Geloof jij in het leven na de bevalling?”
“Natuurlijk. Er moet iets gebeuren na de bevalling. Misschien zijn we daarom hier, om ons daarop voor te bereiden.”
“Het is niet waar, er is geen leven na de bevalling. En trouwens hoe zou het er dan uitzien?”
“Dat weet ik niet, maar er zal zeker meer licht zijn dan hier. En misschien zouden we op onze benen gaan lopen en met onze mond gaan eten.”
“Het is onzin! Lopen is onmogelijk en met de mond eten is helemaal belachelijk. We eten toch via onze navelstreng!! Ik zal je nog sterker vertellen: We kunnen het leven na de bevalling wel helemaal uitsluiten want onze navelstreng is tòch veel te kort!”
“Maar…, maar, er zal vast iets zijn. Alleen zal alles er waarschijnlijk anders zijn dan we hier gewend zijn.”
“Er is daar nog nooit iemand van teruggekomen.
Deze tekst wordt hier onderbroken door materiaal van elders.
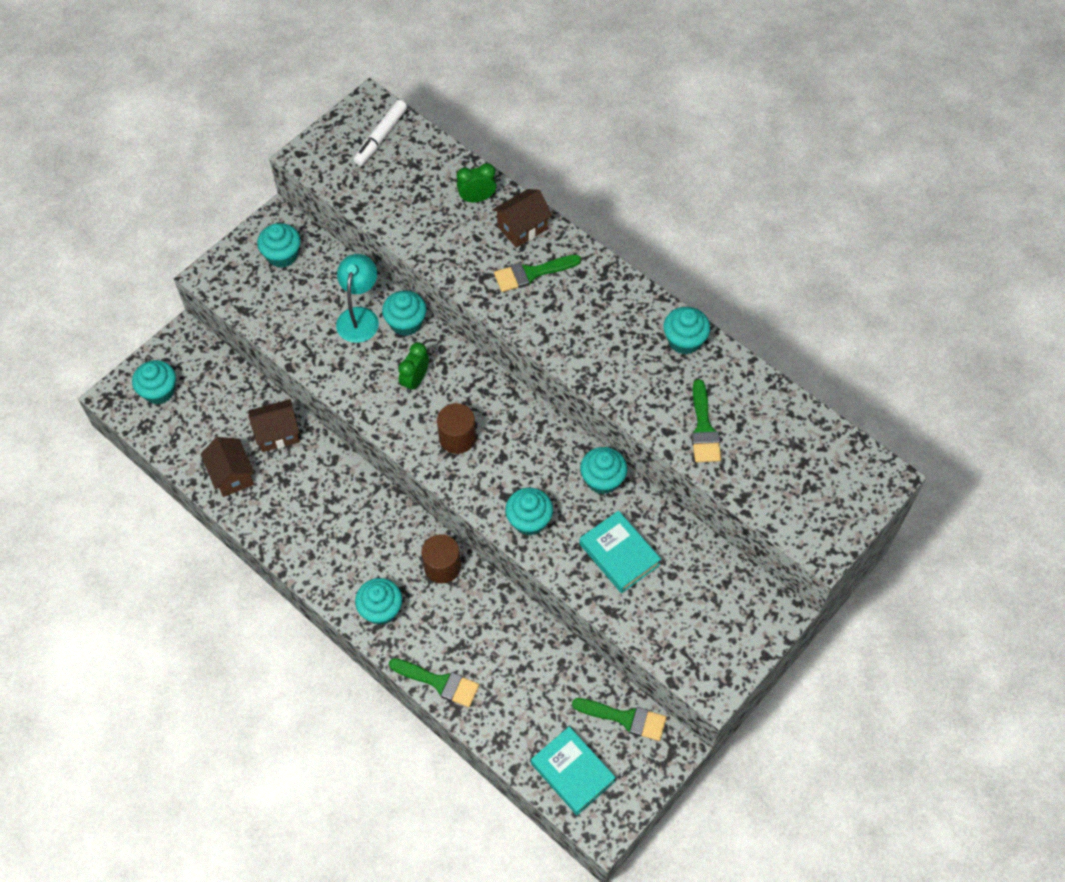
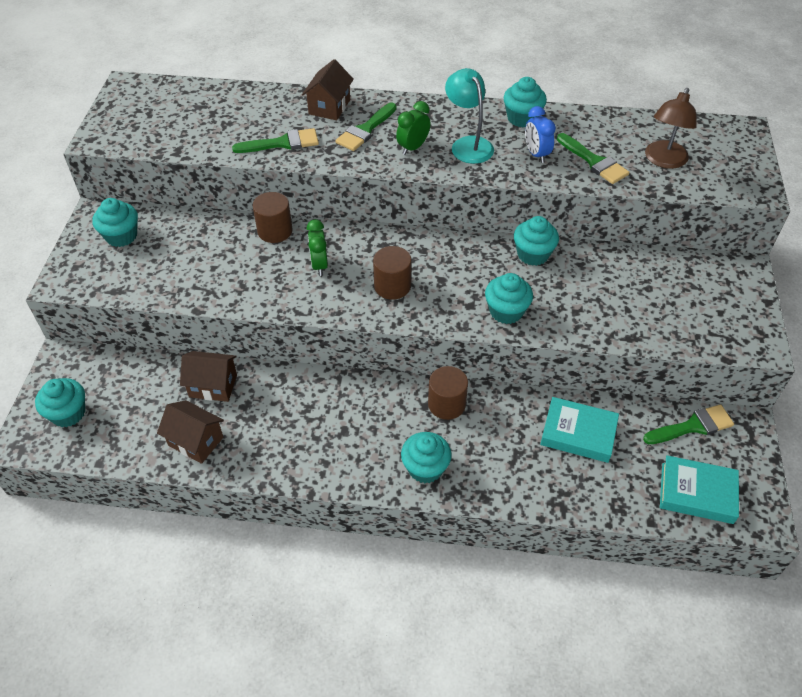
camera: 35 degrees left, 10 degrees down
brown house [248,399,300,452] -> brown house turned 60 degrees clockwise [180,351,237,402]
turquoise lamp [336,254,379,343] -> turquoise lamp moved to [445,68,494,164]
white marker [353,100,407,166] -> none
turquoise cupcake [382,290,427,336] -> brown cylinder [253,192,293,243]
green brush [389,658,479,707] -> green brush moved to [232,128,319,153]
green clock [457,163,496,202] -> green clock moved to [396,101,430,155]
turquoise book [579,511,661,593] -> turquoise book moved to [540,397,619,463]
none -> blue clock [525,106,556,163]
none -> brown lamp [645,88,697,169]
Met de bevalling komt aan het leven gewoon een eind. Trouwens, het leven is niets anders dan een eeuwige verdrukking in het donker.”
“Ik weet niet precies hoe het zal zijn, als we geboren worden, maar we zullen vast onze moeder zien en ze zal voor ons zorgen.”
“Moeder? Je gelooft in ‘de moeder’? En waar denk je dan dat zij is?”
“Nou, overal om ons heen. We zijn in haar en we leven dankzij haar. Zonder haar zouden we er niet eens zijn.”
“Ik geloof er niks van! Ik heb geen moeder gezien, dus zij bestaat niet.”
“Maar soms wanneer we stil zijn, dan horen we hoe ze zingt en we voelen hoe ze de wereld om ons heen aait. Weet je, ik geloof vast en zeker dat het echte leven nog komen moet!”